People I spoke to reported frustration that Gove and the above-mentioned Gray have interpreted it as only covering whole-kingdom initiatives, rather than specific interventions on local issues by the centre. (This is not stipulated in the Act.)
This may in part be a consequence of the sheer scale of the former’s responsibilities: as the name implies, the Department for Levelling Up, Housing and Communities is a sprawling empire; levelling up, housing, and the Union are each, or at least each ought to be, major priorities that would benefit from a dedicated secretary of state.
Instead, bold reform is either absent or walked back; in the case of the Union, an unfortunate consequence of Rishi Sunak’s decision to fall back in large part on the Cabinet arrangements of Boris Johnson means that the tension between DLUHC and the territorial offices hasn’t been resolved, and worthwhile initiatives such as the Union Connectivity Review have not been followed by legislation.
Yet the past week has showed, again, that the SNP are not unbeatable, and that taking them on does not automatically play into their hands. There’s a lesson for the Prime Minister there, and he should take it.
Protocol deal: do leaks precede a sinking?

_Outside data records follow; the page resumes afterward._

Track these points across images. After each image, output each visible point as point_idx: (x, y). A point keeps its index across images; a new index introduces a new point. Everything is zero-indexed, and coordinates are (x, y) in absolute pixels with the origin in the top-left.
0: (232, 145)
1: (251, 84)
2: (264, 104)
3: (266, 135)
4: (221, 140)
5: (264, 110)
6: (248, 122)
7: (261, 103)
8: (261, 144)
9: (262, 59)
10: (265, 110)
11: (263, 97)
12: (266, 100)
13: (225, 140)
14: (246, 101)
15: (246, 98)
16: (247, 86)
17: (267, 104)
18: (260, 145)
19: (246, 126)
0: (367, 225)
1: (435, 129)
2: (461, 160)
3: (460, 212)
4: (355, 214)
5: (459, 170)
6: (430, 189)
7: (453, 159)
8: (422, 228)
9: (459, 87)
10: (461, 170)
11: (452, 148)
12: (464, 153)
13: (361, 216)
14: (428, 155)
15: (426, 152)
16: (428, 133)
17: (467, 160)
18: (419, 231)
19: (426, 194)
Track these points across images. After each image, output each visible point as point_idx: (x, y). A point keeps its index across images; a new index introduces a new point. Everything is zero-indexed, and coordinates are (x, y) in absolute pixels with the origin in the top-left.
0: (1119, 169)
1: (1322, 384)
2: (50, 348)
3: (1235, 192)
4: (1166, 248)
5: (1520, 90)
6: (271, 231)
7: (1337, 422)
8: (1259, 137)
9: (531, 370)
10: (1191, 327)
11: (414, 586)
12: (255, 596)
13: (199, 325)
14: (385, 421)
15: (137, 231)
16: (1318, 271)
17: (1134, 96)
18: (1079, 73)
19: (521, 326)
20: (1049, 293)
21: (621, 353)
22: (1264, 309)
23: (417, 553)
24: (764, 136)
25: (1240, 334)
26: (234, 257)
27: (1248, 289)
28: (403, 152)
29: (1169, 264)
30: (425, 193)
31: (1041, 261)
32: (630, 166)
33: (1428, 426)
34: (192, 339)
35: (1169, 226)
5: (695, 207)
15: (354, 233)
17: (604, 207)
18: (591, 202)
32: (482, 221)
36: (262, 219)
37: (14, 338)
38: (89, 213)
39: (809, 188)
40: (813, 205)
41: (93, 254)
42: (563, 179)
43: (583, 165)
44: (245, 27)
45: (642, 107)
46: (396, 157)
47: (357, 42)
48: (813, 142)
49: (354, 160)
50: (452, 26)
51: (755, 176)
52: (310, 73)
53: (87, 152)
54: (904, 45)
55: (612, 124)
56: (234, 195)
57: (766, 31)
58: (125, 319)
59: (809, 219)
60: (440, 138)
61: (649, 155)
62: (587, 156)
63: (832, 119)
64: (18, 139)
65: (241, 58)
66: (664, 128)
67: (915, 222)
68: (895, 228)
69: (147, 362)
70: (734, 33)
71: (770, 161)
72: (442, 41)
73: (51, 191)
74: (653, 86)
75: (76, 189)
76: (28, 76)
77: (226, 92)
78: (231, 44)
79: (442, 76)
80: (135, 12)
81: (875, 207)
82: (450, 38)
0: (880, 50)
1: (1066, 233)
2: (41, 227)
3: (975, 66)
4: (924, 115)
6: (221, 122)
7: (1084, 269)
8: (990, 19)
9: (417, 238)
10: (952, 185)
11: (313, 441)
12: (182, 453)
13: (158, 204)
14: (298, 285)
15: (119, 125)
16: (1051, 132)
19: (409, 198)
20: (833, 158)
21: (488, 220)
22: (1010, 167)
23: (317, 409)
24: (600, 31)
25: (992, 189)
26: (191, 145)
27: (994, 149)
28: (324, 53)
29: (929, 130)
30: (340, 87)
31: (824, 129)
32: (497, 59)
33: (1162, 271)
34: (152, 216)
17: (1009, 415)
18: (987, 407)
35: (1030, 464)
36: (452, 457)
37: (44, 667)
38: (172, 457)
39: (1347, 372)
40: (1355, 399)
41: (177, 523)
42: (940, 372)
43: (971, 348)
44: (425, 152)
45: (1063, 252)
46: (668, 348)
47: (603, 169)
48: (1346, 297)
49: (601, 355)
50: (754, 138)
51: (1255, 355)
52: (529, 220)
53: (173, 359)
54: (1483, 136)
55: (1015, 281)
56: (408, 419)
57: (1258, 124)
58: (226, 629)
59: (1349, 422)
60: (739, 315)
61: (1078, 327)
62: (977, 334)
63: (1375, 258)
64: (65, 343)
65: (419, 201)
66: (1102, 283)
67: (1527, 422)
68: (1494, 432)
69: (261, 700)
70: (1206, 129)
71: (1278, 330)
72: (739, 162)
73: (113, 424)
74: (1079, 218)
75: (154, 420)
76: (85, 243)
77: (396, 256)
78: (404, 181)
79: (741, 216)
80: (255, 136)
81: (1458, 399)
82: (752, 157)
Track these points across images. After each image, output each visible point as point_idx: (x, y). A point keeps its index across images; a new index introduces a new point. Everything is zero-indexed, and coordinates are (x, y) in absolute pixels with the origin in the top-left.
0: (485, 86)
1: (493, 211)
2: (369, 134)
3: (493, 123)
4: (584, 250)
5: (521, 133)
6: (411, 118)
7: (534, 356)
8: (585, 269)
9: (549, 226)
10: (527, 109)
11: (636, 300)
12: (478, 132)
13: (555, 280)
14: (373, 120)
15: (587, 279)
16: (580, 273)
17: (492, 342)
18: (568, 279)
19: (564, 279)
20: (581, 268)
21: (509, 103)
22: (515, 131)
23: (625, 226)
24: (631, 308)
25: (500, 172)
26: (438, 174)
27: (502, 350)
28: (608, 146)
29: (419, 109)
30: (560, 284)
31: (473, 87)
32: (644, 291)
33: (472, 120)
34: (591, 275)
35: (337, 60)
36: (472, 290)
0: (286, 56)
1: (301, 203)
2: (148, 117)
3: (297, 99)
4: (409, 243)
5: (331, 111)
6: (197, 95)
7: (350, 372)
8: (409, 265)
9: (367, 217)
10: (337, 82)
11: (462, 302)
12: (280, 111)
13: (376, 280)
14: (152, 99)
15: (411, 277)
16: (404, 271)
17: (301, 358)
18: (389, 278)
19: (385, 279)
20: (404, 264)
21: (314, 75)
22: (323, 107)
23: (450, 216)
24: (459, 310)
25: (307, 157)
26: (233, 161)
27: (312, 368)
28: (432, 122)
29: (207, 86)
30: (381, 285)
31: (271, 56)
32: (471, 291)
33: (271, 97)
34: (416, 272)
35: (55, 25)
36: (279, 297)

This morning’s papers report that sources in Brussels are worried that the leaks starting to emerge about the Government’s deal to resolve the stand-off over the Northern Ireland Protocol is endangering a compromise:
“The European Commission urged the bloc’s member states not to leak details of the UK-EU talks, saying they could “endanger the whole process”, according to a summary of a meeting on Wednesday of EU ambassadors.
“The commission briefed the national representatives that negotiations needed “sufficient space, time and discretion because of the high sensitivities on both sides and the current situation within the UK government”, said the summary, in an apparent reference to the pressure on Sunak.”
Certainly, what has been coming out so far has not been going down well with the Democratic Unionists or their allies in the European Research Group, although sources close to the negotiations insist to me that they believe what emerges will meet the former’s seven tests.
Yet as I noted on Sunday, the briefing is for the most part simply confusing. The negotiators seem to be working to a timetable dictated by the April quarter-centenary of the Belfast Agreement and Joe Biden’s plans to visit – yet claim not yet to have the answers on governance and sovereignty that would actually get the Unionists back into Stormont.
If that’s the case, Sunak could be about to learn another lesson in the price of timidity – the hard way, this time.